• _What is being asked_: Leave out every picture and set down, exactly, the lines below from the one holding "13: (153, 72, 0.51)" up to and including the one holding "57: (143, 80, 0.49)".

········

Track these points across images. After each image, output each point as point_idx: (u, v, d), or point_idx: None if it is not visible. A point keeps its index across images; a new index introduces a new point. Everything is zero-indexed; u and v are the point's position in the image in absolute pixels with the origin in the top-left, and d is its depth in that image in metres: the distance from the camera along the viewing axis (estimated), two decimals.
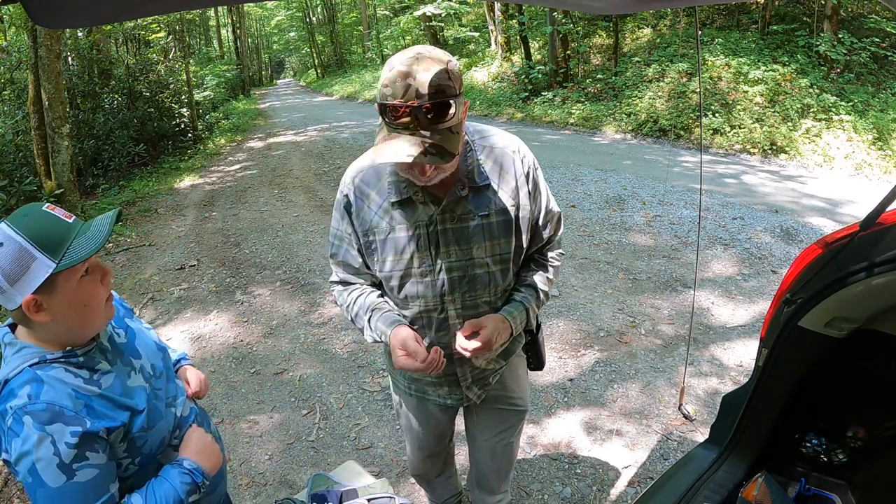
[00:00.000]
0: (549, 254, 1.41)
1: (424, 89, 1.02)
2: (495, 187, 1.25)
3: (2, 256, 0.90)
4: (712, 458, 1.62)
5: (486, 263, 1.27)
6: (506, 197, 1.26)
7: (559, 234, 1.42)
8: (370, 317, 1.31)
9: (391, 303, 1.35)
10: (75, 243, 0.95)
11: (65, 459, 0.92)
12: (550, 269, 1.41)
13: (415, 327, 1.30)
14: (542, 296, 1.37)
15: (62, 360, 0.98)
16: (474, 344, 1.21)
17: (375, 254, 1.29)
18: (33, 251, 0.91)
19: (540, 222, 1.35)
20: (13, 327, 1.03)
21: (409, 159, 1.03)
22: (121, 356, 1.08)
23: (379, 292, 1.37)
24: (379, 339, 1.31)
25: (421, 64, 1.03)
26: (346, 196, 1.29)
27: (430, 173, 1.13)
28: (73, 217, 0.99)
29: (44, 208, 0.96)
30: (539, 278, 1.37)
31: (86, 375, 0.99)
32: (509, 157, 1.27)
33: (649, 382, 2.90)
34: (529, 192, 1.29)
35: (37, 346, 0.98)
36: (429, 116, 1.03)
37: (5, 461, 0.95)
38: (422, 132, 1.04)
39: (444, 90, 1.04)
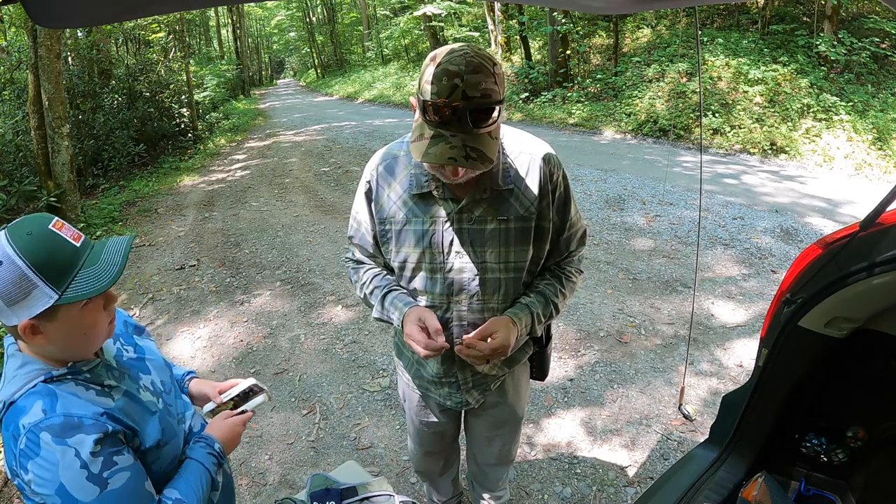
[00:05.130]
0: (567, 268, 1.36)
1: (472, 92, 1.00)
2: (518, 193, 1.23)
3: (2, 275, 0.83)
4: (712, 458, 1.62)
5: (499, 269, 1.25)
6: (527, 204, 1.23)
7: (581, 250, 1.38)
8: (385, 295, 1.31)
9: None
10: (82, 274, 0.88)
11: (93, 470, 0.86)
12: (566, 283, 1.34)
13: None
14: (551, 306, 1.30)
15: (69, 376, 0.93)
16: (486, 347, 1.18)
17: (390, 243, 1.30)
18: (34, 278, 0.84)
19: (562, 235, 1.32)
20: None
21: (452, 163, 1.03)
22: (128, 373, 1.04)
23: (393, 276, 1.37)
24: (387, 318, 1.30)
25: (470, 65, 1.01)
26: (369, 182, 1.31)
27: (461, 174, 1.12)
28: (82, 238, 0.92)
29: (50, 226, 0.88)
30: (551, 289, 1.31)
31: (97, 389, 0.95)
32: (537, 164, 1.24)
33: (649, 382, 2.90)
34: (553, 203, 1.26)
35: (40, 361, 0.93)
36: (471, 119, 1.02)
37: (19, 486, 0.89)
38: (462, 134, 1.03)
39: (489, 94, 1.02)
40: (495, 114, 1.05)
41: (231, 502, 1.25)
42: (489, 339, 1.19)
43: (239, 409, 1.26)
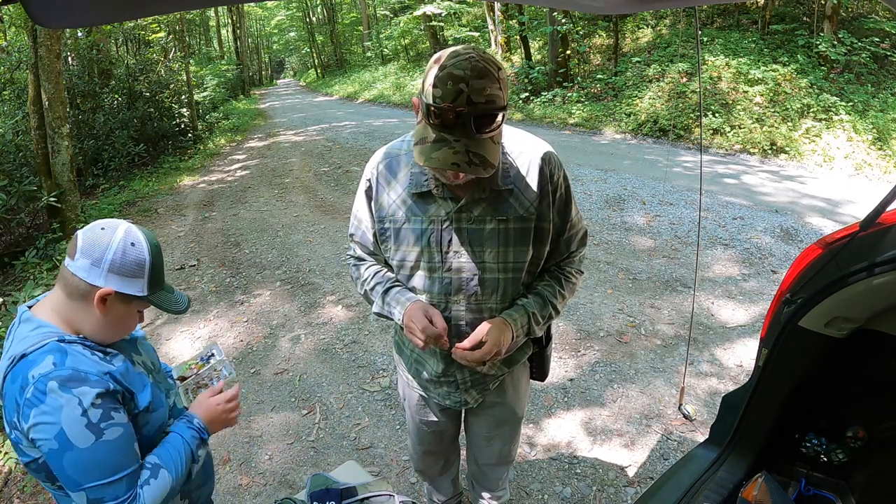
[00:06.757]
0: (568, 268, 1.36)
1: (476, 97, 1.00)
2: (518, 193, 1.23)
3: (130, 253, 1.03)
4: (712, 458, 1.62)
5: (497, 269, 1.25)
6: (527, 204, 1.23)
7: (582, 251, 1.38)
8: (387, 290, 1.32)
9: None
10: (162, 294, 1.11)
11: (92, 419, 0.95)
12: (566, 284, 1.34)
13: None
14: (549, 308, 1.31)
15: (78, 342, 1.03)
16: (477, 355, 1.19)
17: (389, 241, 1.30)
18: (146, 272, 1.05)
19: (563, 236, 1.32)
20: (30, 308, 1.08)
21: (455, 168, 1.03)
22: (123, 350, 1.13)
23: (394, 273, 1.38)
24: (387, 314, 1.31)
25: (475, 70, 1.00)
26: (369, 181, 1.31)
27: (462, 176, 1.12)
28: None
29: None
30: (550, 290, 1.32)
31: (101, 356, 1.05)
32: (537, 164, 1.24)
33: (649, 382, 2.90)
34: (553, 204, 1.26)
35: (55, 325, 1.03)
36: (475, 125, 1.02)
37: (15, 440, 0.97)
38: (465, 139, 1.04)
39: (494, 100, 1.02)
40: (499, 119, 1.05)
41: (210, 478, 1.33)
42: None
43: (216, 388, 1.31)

········

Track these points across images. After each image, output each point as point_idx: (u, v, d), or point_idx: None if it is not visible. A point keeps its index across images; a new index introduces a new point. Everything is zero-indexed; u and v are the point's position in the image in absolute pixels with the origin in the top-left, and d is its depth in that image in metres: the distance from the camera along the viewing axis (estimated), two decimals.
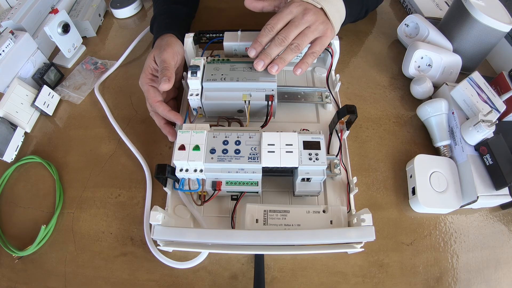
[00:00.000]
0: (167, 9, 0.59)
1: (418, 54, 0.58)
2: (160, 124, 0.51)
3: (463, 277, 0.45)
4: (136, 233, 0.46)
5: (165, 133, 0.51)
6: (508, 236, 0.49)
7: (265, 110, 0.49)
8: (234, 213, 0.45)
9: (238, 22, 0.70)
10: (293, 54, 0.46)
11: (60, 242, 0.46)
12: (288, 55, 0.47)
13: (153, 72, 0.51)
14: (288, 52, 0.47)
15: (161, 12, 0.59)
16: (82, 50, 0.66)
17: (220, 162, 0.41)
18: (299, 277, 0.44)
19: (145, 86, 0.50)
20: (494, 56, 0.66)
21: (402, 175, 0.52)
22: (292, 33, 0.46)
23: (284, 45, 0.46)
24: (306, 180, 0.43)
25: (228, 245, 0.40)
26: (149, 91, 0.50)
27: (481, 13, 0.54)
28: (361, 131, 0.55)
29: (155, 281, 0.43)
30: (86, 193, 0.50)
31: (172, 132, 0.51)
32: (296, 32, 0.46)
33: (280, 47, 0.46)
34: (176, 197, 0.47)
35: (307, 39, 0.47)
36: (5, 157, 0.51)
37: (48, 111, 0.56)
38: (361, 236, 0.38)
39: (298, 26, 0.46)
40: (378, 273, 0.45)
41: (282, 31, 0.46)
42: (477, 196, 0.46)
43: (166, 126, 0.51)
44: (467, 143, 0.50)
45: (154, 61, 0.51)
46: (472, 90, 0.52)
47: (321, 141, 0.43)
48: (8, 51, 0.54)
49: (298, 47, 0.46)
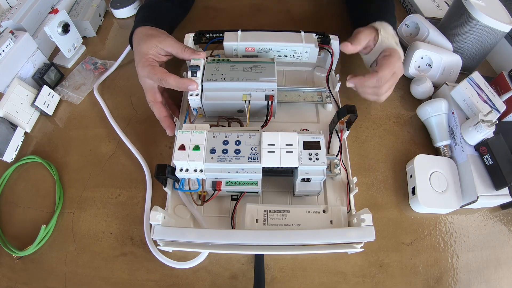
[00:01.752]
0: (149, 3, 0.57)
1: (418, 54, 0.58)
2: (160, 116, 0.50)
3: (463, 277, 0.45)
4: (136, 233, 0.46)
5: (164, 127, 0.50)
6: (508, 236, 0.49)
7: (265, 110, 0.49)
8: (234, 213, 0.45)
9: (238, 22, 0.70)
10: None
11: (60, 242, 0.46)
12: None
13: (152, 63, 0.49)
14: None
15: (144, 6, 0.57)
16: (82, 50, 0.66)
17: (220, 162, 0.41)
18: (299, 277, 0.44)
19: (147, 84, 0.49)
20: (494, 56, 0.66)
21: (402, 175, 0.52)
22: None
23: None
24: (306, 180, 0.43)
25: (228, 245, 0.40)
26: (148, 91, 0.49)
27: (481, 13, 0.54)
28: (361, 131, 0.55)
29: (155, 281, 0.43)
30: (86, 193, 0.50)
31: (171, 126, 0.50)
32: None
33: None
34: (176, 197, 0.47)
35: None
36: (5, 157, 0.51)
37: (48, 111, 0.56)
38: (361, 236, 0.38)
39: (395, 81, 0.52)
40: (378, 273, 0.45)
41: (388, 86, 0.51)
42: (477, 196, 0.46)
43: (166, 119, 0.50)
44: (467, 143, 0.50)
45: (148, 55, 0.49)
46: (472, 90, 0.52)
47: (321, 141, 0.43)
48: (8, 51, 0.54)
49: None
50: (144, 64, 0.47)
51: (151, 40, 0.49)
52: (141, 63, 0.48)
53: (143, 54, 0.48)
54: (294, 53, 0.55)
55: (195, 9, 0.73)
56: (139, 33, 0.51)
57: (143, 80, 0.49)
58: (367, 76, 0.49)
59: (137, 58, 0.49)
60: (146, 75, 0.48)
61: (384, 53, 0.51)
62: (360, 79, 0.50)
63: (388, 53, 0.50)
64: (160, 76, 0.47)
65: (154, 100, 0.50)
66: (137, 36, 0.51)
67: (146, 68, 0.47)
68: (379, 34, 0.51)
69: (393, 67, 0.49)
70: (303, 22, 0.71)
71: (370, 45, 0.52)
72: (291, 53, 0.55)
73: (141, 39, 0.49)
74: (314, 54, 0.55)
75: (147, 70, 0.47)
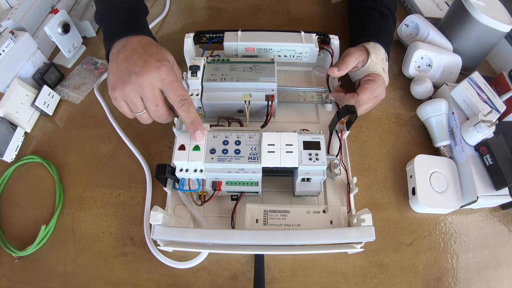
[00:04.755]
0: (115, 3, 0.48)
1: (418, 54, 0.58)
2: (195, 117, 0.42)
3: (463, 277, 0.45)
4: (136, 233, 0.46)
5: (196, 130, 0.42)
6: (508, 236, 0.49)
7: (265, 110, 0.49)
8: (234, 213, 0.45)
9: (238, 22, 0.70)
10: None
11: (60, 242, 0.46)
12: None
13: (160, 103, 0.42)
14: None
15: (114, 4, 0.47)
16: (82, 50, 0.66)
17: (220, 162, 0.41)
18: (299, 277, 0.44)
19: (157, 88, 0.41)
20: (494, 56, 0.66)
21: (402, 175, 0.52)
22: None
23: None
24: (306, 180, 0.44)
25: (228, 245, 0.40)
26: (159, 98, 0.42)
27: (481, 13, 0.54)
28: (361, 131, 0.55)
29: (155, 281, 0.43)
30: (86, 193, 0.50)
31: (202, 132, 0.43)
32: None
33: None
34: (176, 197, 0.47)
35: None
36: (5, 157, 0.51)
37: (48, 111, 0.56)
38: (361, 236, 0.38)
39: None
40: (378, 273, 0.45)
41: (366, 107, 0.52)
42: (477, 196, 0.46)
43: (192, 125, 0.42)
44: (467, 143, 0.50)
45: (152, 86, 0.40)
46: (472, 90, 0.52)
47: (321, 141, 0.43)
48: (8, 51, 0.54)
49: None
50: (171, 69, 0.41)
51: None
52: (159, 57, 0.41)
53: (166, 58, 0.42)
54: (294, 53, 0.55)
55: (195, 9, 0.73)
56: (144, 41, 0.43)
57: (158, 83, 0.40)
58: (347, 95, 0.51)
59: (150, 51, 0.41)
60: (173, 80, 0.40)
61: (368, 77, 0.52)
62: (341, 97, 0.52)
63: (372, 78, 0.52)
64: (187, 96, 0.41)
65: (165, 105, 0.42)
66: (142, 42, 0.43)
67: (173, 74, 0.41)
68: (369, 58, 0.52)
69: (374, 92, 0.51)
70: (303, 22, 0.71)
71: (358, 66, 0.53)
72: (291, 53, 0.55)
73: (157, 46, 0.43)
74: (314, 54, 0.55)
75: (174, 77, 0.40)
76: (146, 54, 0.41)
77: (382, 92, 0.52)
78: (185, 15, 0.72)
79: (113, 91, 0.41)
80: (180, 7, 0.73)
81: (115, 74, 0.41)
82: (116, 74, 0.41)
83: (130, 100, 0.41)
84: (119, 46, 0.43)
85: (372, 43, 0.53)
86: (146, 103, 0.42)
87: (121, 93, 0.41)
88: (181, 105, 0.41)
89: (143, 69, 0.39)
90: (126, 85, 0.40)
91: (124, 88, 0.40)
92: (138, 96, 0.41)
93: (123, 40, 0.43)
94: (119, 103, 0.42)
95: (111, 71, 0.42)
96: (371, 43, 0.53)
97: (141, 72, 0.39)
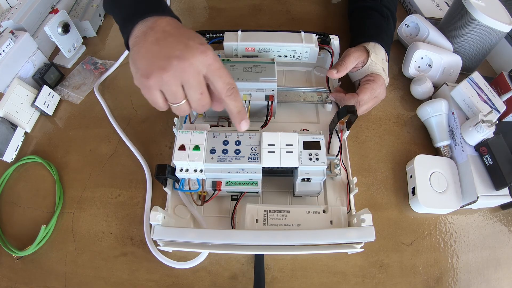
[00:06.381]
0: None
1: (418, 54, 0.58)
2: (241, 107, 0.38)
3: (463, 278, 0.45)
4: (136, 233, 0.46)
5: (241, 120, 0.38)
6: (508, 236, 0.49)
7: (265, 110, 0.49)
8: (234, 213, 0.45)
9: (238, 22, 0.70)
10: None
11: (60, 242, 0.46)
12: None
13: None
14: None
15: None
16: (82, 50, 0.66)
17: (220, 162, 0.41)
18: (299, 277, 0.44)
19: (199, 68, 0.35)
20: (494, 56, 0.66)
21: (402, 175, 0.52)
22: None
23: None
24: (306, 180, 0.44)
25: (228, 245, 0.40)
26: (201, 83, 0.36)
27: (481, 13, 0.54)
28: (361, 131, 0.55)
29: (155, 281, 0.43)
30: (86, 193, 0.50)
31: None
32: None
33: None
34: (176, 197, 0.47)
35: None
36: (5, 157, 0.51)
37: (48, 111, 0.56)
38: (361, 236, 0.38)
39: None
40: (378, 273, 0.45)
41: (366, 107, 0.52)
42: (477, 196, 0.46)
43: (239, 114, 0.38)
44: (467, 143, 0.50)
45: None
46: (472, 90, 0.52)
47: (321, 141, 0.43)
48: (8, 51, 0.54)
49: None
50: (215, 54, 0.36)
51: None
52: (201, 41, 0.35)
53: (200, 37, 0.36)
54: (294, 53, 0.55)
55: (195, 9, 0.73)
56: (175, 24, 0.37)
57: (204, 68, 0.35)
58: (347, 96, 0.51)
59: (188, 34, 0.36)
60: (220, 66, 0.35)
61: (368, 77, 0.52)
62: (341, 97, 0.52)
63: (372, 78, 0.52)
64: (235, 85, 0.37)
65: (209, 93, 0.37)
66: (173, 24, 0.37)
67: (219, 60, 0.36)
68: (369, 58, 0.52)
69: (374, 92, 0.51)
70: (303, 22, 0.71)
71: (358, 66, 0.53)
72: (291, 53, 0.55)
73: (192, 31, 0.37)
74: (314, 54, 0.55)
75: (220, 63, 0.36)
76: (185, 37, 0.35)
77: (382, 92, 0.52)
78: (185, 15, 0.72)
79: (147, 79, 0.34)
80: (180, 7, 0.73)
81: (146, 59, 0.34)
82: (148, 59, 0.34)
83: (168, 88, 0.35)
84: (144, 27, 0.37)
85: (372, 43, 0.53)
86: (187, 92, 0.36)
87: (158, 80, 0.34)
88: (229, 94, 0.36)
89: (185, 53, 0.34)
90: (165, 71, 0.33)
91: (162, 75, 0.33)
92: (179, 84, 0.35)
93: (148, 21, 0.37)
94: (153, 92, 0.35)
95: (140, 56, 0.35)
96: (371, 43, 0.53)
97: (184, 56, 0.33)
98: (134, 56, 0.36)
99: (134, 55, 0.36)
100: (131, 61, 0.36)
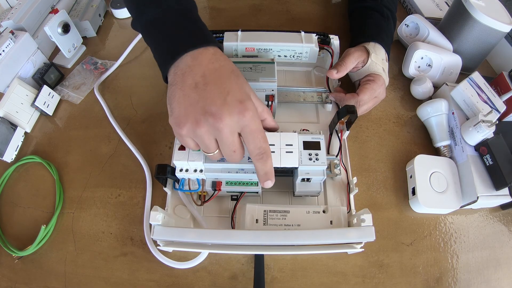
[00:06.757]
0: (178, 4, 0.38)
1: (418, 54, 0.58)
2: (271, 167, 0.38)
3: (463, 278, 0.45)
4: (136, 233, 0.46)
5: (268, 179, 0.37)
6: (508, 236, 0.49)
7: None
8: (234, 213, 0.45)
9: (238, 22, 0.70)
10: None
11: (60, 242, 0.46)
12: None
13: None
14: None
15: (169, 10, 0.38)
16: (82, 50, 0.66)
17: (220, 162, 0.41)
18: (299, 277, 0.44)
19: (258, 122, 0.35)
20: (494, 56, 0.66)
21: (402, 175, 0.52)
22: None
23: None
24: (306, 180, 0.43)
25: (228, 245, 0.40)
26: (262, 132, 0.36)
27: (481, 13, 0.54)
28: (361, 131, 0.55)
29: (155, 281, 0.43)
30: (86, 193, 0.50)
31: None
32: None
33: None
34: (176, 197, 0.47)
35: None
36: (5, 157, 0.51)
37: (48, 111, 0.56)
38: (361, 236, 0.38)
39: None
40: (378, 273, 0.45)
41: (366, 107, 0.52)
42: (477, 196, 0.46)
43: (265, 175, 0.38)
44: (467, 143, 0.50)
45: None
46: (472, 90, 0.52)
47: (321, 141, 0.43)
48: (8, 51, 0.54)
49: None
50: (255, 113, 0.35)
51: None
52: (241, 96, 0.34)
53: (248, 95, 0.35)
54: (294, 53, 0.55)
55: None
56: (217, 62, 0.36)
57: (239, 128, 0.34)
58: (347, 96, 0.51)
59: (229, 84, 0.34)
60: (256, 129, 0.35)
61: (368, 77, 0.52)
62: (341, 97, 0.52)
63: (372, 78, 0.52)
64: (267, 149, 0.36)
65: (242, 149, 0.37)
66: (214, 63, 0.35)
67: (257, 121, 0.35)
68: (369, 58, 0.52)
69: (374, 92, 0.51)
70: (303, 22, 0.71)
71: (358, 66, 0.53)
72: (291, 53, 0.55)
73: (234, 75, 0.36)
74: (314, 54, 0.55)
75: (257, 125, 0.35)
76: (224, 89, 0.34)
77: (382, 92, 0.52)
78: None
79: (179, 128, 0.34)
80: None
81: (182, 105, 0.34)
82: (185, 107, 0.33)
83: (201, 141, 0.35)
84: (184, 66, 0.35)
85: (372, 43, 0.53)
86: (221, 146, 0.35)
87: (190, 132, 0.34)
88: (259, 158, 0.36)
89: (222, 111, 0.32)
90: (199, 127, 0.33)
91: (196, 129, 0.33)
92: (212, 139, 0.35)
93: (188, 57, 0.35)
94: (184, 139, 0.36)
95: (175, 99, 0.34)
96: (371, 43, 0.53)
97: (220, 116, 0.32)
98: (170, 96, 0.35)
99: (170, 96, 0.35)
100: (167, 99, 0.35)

········

• _Exercise answer_:
13: (153, 72, 0.51)
14: (288, 52, 0.47)
15: (161, 12, 0.59)
16: (82, 50, 0.66)
17: (220, 162, 0.41)
18: (299, 277, 0.44)
19: (145, 86, 0.50)
20: (494, 56, 0.66)
21: (402, 175, 0.52)
22: (292, 33, 0.46)
23: (284, 45, 0.46)
24: (306, 180, 0.43)
25: (228, 245, 0.40)
26: (149, 91, 0.50)
27: (481, 13, 0.54)
28: (361, 131, 0.55)
29: (155, 281, 0.43)
30: (86, 193, 0.50)
31: (172, 132, 0.51)
32: (296, 32, 0.46)
33: (280, 47, 0.46)
34: (176, 197, 0.47)
35: (307, 39, 0.47)
36: (5, 157, 0.51)
37: (48, 111, 0.56)
38: (361, 236, 0.38)
39: (298, 26, 0.46)
40: (378, 273, 0.45)
41: (282, 31, 0.46)
42: (477, 196, 0.46)
43: (166, 126, 0.51)
44: (467, 143, 0.50)
45: (154, 61, 0.51)
46: (472, 90, 0.52)
47: (321, 141, 0.43)
48: (8, 51, 0.54)
49: (298, 47, 0.46)
[00:01.752]
0: (149, 3, 0.57)
1: (418, 54, 0.58)
2: (160, 116, 0.50)
3: (463, 277, 0.45)
4: (136, 233, 0.46)
5: (164, 127, 0.50)
6: (508, 236, 0.49)
7: (265, 110, 0.49)
8: (234, 213, 0.45)
9: (238, 22, 0.70)
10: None
11: (60, 242, 0.46)
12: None
13: (152, 63, 0.49)
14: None
15: (144, 6, 0.57)
16: (82, 50, 0.66)
17: (220, 162, 0.41)
18: (299, 277, 0.44)
19: (147, 84, 0.49)
20: (494, 56, 0.66)
21: (402, 175, 0.52)
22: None
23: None
24: (306, 180, 0.43)
25: (228, 245, 0.40)
26: (148, 91, 0.49)
27: (481, 13, 0.54)
28: (361, 131, 0.55)
29: (155, 281, 0.43)
30: (86, 193, 0.50)
31: (171, 126, 0.50)
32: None
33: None
34: (176, 197, 0.47)
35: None
36: (5, 157, 0.51)
37: (48, 111, 0.56)
38: (361, 236, 0.38)
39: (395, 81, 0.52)
40: (378, 273, 0.45)
41: (388, 86, 0.51)
42: (477, 196, 0.46)
43: (166, 119, 0.50)
44: (467, 143, 0.50)
45: (148, 55, 0.49)
46: (472, 90, 0.52)
47: (321, 141, 0.43)
48: (8, 51, 0.54)
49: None
50: (144, 64, 0.47)
51: (151, 40, 0.49)
52: (141, 63, 0.48)
53: (143, 54, 0.48)
54: (294, 53, 0.55)
55: (195, 9, 0.73)
56: (139, 33, 0.51)
57: (143, 80, 0.49)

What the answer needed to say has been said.